# Bernese Mountain Dog/Blue Heeler Mix



## wattybm (Jun 27, 2011)

Hi everyone

I've been trying to find a picture of an adult Bernese Mountain Dog/Blue Heeler Mix but have been unsuccessful. Does anyone have a mix like this or know where I can find a pic?

Cheers


----------



## Kyllobernese (Feb 5, 2008)

Do you have a dog of this cross? If so, post a picture and there are a lot of people on here that can give you their guess if that is what it is. I have a Bernese Mountain dog cross. Her mother was a Bernese and the nearest guess for the father was Border Collie x Labrador.


----------



## wattybm (Jun 27, 2011)

I'm actually looking to get a pup of this mix. I was wondering what tI could expect as it gets older.


----------



## Independent George (Mar 26, 2009)

Is there any particular reason why you want this mix? Those two breeds are about as opposite as you can imagine, and you're not likely to find a reputable breeder who crosses them.


----------



## Kyllobernese (Feb 5, 2008)

I hope you are not planning on buying a dog of this mix. If it ended up with the drive of the Heeler and the heavier build of the Bernese you could be in trouble. I got Susie free from an Oops litter and although she is a really good dog, I am afraid she has inherited the shorter life of the Bernese. My sister's 16 year old Shepherd cross gets around better than she does.


----------



## PatchworkRobot (Aug 24, 2010)

Kyllobernese said:


> I hope you are not planning on buying a dog of this mix. If it ended up with the drive of the Heeler and the heavier build of the Bernese you could be in trouble. I got Susie free from an Oops litter and although she is a really good dog, I am afraid she has inherited the shorter life of the Bernese. My sister's 16 year old Shepherd cross gets around better than she does.

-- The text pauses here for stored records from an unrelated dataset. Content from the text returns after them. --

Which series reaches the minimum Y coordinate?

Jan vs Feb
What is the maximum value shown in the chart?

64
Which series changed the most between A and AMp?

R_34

I agree with this. I also hope you're not planing on paying money on a dog of this mix because that would be supporting a BYB. You wouldn't be "saving" the dog, you'd just be enabling the "breeder" to breed again.


----------



## Willowy (Dec 10, 2007)

That sounds like a terrible mix to me. I wouldn't support anyone who did it on purpose (or anyone who let it happen "on accident" either). I might take a pup of that mix from a rescue or shelter but I really wouldn't expect the breed mix to give good results. Physically (and possibly mentally, depending on the dog) it seems like a train wreck waiting to happen.


----------



## Jacqbrow (Jan 27, 2012)

I have an unknown blue heeler mix. I have been trying to look up what a mix with a Bermese would be also. I think my dog may be a possibility and if he is, he is the sweetest, most kind tempered dog!


----------



## MightyAchilles (Dec 20, 2011)

Jacqbrow said:


> I have an unknown blue heeler mix. I have been trying to look up what a mix with a Bermese would be also. I think my dog may be a possibility and if he is, he is the sweetest, most kind tempered dog!

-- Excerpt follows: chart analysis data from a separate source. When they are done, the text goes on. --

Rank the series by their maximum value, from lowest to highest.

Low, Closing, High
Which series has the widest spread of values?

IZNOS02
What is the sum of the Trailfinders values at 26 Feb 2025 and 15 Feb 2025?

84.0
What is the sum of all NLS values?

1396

Looks more Aussie than anything.


----------



## Jacqbrow (Jan 27, 2012)

I get that a lot. I was told by the people that were giving away the puppies (outside of walmart) that his parents were blue heeler and brittany spaniel. It just doesn't seem to cover his fluff factor tho. The parents weren't on site either, but he was free! There was only one other puppy, a little girl, there when I picked up him and she had a short coat. Either way, whatever he may be, still an adorable boy! His name is Officer Digby!


----------



## MightyAchilles (Dec 20, 2011)

Haha awesome name! Yea whatever he may be, he is absolutely adorable! (Cough Aussie cough)  

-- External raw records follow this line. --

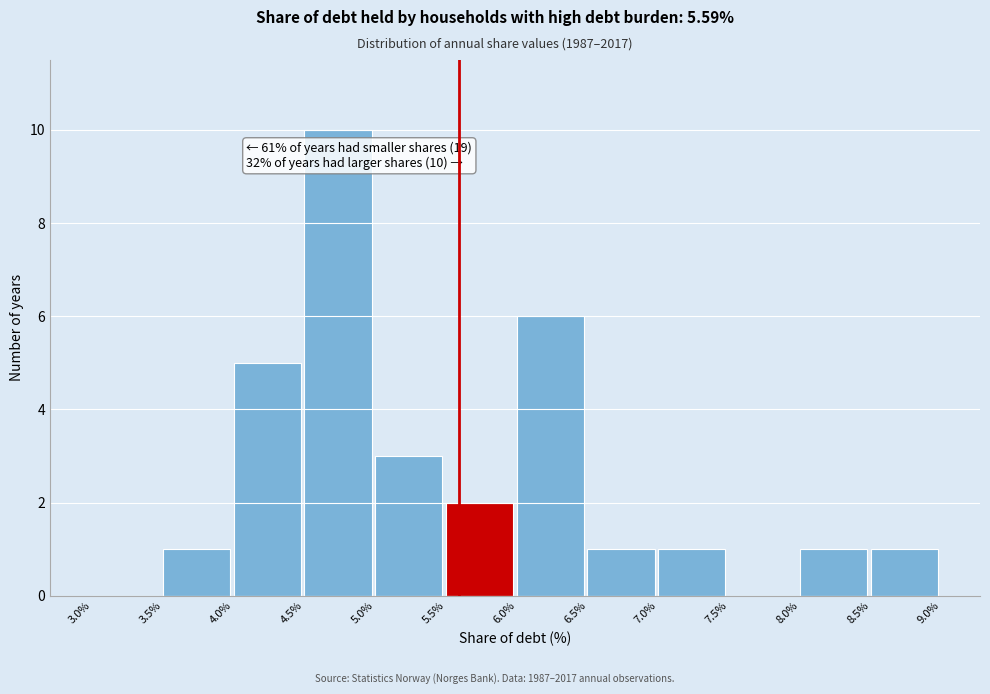

Over which range of the x-axis is the bar tallest?

4.5% to 5.0%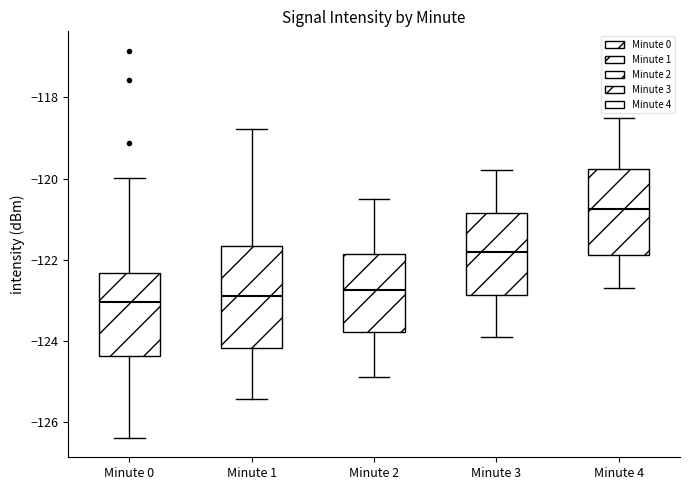

Reading left to right, read every box against the y-axis: the position of its median line, the range the box covers, and the ends of its whiskers. The values are not printed on the chart, so give them approximately, as read against the axis.

Minute 0: median -123.0, box -124.4 to -122.4, whiskers -126.4 to -120.0
Minute 1: median -122.8, box -124.2 to -121.6, whiskers -125.4 to -118.8
Minute 2: median -122.8, box -123.8 to -121.8, whiskers -124.8 to -120.4
Minute 3: median -121.8, box -122.8 to -120.8, whiskers -123.8 to -119.8
Minute 4: median -120.8, box -121.8 to -119.8, whiskers -122.6 to -118.4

While it seems weird people just giving away puppies, it is good that Officer Digby got a loving home out of the deal


----------



## PepperPack (Jun 15, 2012)

your dog looks a lot like my Pepper except Pep's hair is shorter. I don't know how to put a pic on here, but you can see her on my Facebook page, Pepper Pack. When We got Pep, we were told that she was a miniature heeler, dad was supposed to be a chihuahua. When we got her, I took one look and said there ain't nothing mini about her. My sister-in-law said when they picked her up they saw a black and tan saint bernard....there is no b & t st bernard....I think she saw a Bernese Mountain Dog.


----------



## RobbieBlair (May 3, 2021)

wattybm said:


> Hi everyone
> 
> I've been trying to find a picture of an adult Bernese Mountain Dog/Blue Heeler Mix but have been unsuccessful. Does anyone have a mix like this or know where I can find a pic?
> 
> Cheers


This is 2021. I have a male


wattybm said:


> Hi everyone
> 
> I've been trying to find a picture of an adult Bernese Mountain Dog/Blue Heeler Mix but have been unsuccessful. Does anyone have a mix like this or know where I can find a pic?
> 
> Cheers


This is now 2021. My Bernese Mt dog blue heeler is four years old and will be five in November. He is the exact replica of the one in the picture. He is a very chill male. He only gets excited when a stick is involved. I hope somebody sees this. Lol


----------



## DaySleepers (Apr 9, 2011)

The original poster hasn't been back since they posted this thread a decade ago. I'm closing this to further replies to prevent confusion, but feel free to post your own thread about your pup so we can appreciate him!


----------